La recentissima indagine annuale di R&S Mediobanca sulle multinazionali nel mondo fa rabbrividire e fotografa una realtà che spesso ignoriamo e che rivela la nostra l’incapacità – che non è solo imprenditoriale ma è del sistema Paese – di far crescere e coltivare le grandi imprese anche da noi: le multinazionali italiane sono solo 19 di cui tre con sede nel Benelux e solo due (Eni ed Exor) collocate nelle top 20. E’ inutile che poi piangiamo sulla miseria delle risorse destinate alla ricerca e allo sviluppo: senza grandi imprese non si fa R&S ma senza R&S non si innova e non si cresce.

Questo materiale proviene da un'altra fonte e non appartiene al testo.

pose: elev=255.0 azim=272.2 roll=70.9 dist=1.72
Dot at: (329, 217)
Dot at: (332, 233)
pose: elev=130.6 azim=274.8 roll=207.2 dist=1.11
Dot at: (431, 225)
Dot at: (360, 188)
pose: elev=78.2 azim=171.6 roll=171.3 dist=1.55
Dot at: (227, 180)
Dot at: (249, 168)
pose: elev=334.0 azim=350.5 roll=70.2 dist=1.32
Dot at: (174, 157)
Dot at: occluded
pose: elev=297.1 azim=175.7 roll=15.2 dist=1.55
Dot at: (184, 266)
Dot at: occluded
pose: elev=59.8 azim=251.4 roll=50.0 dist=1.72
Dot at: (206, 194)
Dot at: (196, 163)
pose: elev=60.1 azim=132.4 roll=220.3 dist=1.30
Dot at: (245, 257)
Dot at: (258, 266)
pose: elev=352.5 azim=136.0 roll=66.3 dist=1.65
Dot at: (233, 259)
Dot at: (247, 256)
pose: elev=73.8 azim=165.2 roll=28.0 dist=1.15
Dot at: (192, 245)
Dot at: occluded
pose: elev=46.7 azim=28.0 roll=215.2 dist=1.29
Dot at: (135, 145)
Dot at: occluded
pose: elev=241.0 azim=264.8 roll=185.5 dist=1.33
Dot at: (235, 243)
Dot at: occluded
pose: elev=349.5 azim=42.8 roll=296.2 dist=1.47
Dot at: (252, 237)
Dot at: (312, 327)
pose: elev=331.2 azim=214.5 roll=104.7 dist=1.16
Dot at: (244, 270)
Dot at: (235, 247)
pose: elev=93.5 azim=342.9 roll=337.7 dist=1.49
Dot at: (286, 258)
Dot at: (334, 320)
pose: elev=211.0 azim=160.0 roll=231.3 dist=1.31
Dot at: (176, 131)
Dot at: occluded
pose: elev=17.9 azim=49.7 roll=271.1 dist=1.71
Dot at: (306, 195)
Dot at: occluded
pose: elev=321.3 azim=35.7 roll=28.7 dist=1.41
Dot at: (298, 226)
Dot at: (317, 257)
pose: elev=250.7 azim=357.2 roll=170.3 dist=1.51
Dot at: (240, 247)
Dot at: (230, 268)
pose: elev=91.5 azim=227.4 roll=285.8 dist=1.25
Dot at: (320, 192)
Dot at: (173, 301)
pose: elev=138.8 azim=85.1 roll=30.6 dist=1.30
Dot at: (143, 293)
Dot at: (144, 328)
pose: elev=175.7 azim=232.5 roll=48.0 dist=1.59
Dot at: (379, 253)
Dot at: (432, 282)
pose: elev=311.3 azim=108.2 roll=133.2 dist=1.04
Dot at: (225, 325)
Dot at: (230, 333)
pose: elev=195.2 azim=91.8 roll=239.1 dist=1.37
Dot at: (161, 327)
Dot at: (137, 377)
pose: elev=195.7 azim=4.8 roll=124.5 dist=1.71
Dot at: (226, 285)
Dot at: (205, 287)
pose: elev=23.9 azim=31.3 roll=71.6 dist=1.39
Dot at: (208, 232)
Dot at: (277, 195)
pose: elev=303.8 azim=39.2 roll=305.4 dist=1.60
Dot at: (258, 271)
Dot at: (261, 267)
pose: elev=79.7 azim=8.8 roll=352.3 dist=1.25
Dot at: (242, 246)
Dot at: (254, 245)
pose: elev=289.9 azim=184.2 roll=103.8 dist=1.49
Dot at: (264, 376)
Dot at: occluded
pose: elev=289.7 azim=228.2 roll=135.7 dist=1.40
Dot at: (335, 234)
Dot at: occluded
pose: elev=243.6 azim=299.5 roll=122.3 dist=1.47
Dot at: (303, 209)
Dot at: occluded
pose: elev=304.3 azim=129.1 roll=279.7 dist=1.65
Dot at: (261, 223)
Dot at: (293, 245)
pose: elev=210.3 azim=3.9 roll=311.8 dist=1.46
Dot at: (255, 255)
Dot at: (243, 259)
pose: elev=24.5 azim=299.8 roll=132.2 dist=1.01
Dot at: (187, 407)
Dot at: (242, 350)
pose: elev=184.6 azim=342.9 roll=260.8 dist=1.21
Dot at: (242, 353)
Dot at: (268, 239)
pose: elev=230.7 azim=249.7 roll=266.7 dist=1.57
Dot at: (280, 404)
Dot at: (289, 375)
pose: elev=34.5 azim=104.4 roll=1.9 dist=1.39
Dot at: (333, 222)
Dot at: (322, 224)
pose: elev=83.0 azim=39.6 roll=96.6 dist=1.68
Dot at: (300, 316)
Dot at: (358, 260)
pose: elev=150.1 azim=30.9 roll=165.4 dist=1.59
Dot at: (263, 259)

Ecco perché non tutto si può vendere ed ecco perché il patriottismo economico e la difesa dell’italianità sono talvolta giustificati. Quando? Quando sono in gioco le sorti di imprese che hanno un forte impatto sullo sviluppo dell’economia del Paese e che non sono replicabili nè sostituibili. Il numero delle imprese italiane davvero strategiche e come tali da difendere dagli appetiti stranieri è perciò molto ristretto ma è determinante e riguarda:

1) le grandi reti infrastrutturali del gas, dell’elettricità, delle telecomunicazioni, delle ferrovie, delle autostrade, dell’acqua e le società che le gestiscono (dall’Eni a Terna, dalla Snam a Enel e a Telecom Italia e via dicendo);

2) le società che gestiscono i flussi finanziari e il risparmio degli italiani come le due grandi banche (Intesasanpaolo e Unicredit) ma anche Mediobanca e Generali (che custodiscono pacchetti azionari delle aziende chiave e possono mobilitare grandi investimenti);

3) infine come intoccabili, perché parte essenziale del patrimonio imprenditoriale nazionale, vanno considerate la Fiat e la Finmeccanica: la prima perché è la maggiore industria italiana ed è ancora l’industria simbolo del Paese e la seconda perché rappresenta la maggior industria della difesa.

In totale sono, dunque, poco più di una decina le aziende che l’Italia ha il dovere di coltivare e difendere nel rispetto delle regole del mercato e in una logica di sistema Paese. Qui lo straniero non deve passare, salvo che per quote di minoranza. Per il resto porte aperte al mercato e via libera a tutte le privatizzazioni e a tutte le liberalizzazioni che possono portare quella concorrenza e quello sviluppo di cui abbiamo bisogno come il pane.